Buy and Hold – Leasing

​One of the things I love about real estate is besides giving you many different ways to generate income, is it also gives you a lot of opportunities to create wealth.  

What I always like to tell my CPA is, “I want to get rich.  I don’t want to make any money.”  

What that means is that I need to generate income to pay for my lifestyle but it’s really buying and holding and growing a portfolio of properties that grows your wealth. And real estate is perfect because it lends itself to many opportunities to grow your wealth as well as generate income.

With that in mind, let's talk about the buy and hold strategy.

Buy and hold works as followings:  

You find a property, get it under contract and you buy or close on the property.  

You can use conventional financing, especially if it’s a pretty home.  You can use cash or hard money for ugly homes and then refinance after renovation.  

Now, that’s my favorite way to buy rental properties.  I’d like to buy a property.  I might find a property for $65,000.  I might spend $25,000 totally renovating the house.  At which point, maybe the house is worth $140,000.

But rather than just selling it for $140,000, I go ahead and refinance it for let’s say, $110,000.  You generally can’t refinance it for the full retail value, but if you refinance it in my example for $110,000.

Why do that? Because you get all of your $65,000 back, plus the $25,000 you spent on the renovation, and you get to pocket some additional money, maybe $10,000 or more.  

By the way, you didn’t sell the property, you just refinanced it.  So, that money you just pocketed, that profit, that’s essentially tax free.  It’s just a cash out.

​Lease Property to Tenants

Now you can stick a tenant in that property who will pay the mortgage and maybe even generate some cash-flow for you while the property appreciates over time.  
    
Of course, after you close on the property regardless of how you do, you lease it to a tenant.

By leasing the property, you get some short-term benefits.  

​Short-Term Benefits

​​You get some cash-flow, hopefully.  In some cases, some properties appreciate more and get less cash-flow and other properties appreciate maybe less but get more cash-flows.  You have to look at the total return on investment.

You also will get to take the depreciation of the property, all improvements on the property get to be deducted over 27-and-a-half-years giving you great tax deductions.  Of course, all of the taxes you pay interest repairs, et cetera, all expenses on the property are all tax deductible for the life of the property.
    
And then of course, the long-term benefits are appreciation.  

In the United States, the average appreciation rate for properties over the last 30 years is around 6%.  And what that means is that if you buy a property, and you hold it, it will obviously go up in value.

​Potential Profits

​​But there’s something kind of interesting about that number and what can happen.  

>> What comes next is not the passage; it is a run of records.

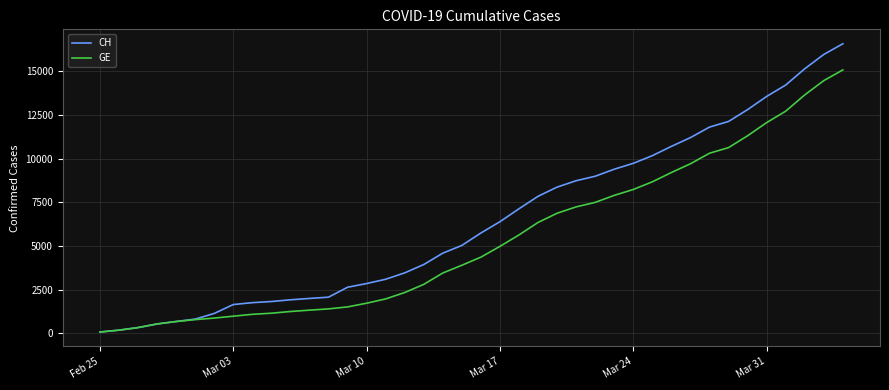

What is the average value of the CH series?

6427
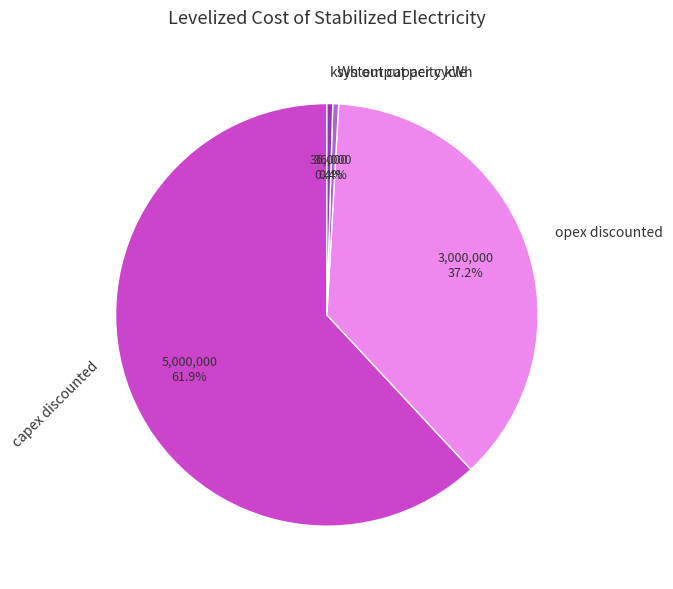

Is it true that system capacity kWh is 0% of the pie?

True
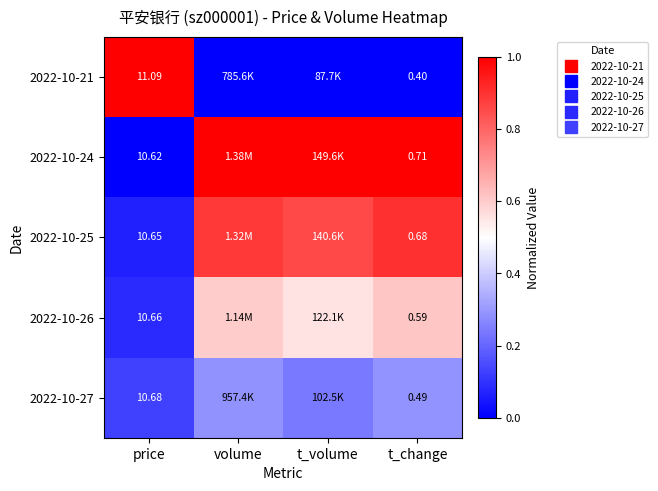

What is the average value of the 2022-10-26 series?

0.5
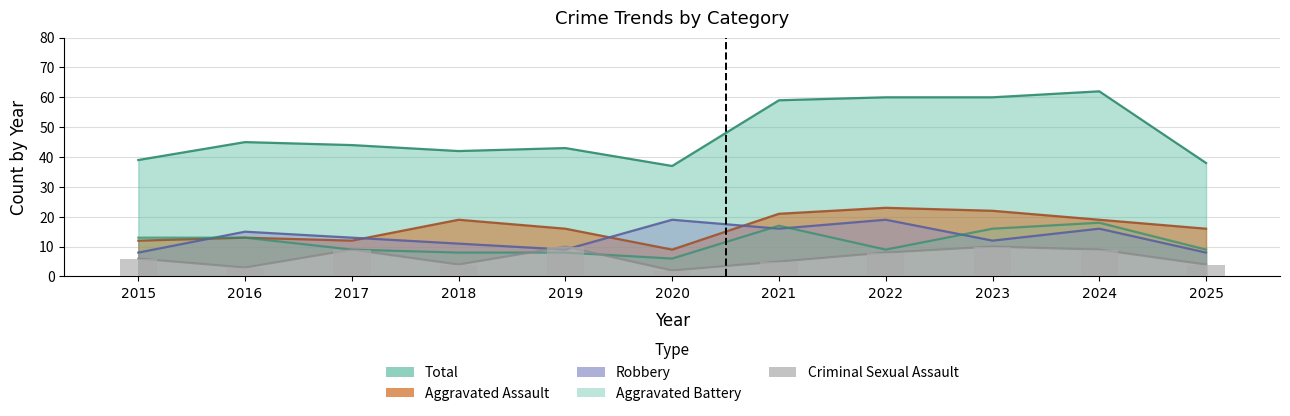

Where is Total nearest to the value 49?

2016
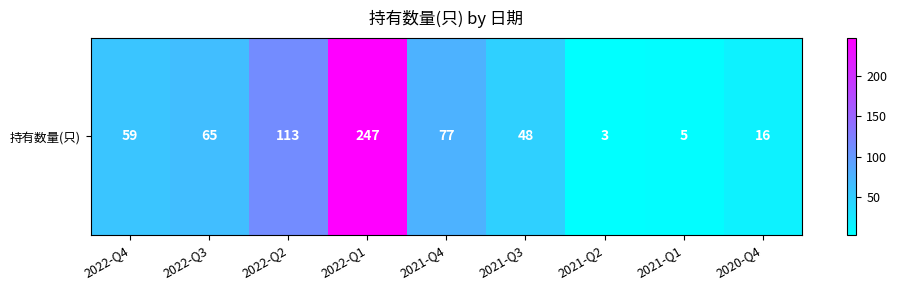

Reading left to right, what are all the values shown in this chart?

2022-Q4=59	2022-Q3=65	2022-Q2=113	2022-Q1=247	2021-Q4=77	2021-Q3=48	2021-Q2=3	2021-Q1=5	2020-Q4=16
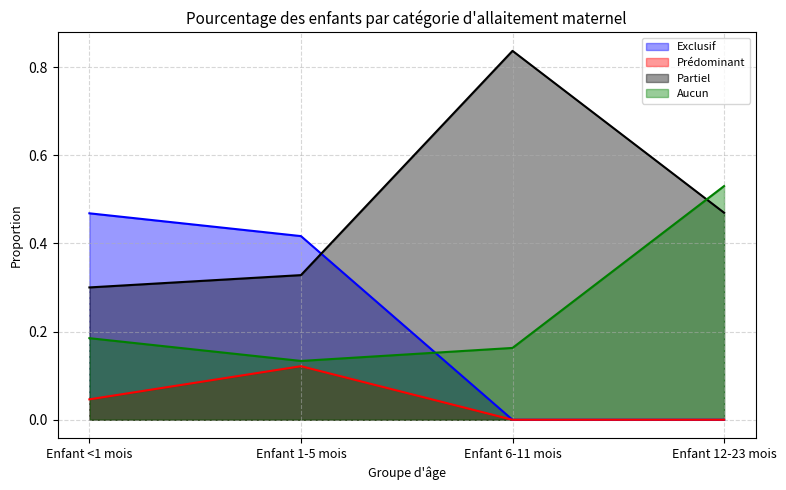

Which label corresponds to the smallest value in the chart?

Enfant 6-11 mois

If you go ahead and find yourself a property, that’s what I call a good deal... you get to buy it for 80% of value.  It’s not unbelievable deal, but it’s a good deal.  

If you look real hard occasionally, you will find those good deals.  So, if you bought a property at 80% of value, and you let that property appreciate, at just 6% a year, something happens after about seven or eight years.  

You will have exceeded the 50% loan to value.  What does that mean?

The property will go up in value each year a little bit and you’ll pay down the loan a little bit, and after about eight years, you’re going to discover that you’ve got 50% equity in that property.  

What if you bought 30 or 40 properties that way?  Wow, 30 or 40 good deals, after seven or eight years, you can actually sell half of them and pay off the other half and own 15 or 20 properties completely loan free.

Free and clear each one generating $1,000, $1,200 maybe, $1,500 a month in rent. This would generate $20,000 or more of passive cash-flow, adjusted for inflation and you still get all of the depreciation and tax benefits for the rest of your life, not a bad deal.

With the buy and hold strategy, the bottom line is that typical profit, $100,000 or more per house.  The catch is you’ve got to hold for 5, 8, 10, 15 years and unlike most renovation and different investing strategies where you’re buying and selling or flipping.

​Still All About Location, Location, Location

​​And all that really matters is what you could buy it for, what you can sell it for.  If you’re buying and holding, it goes down to the classic location, location, location.
        
You want to buy properties that are in better locations that are going to appreciate more over the time horizon that you hold them.  

​Risks

​​Of course, along the way, you have to manage your risks.  Basically, all the joys that go along with being a landlord like continuous repairs.  These things can cost a lot at time, and you have to have a little money in reserve to cover the issues and things that come up.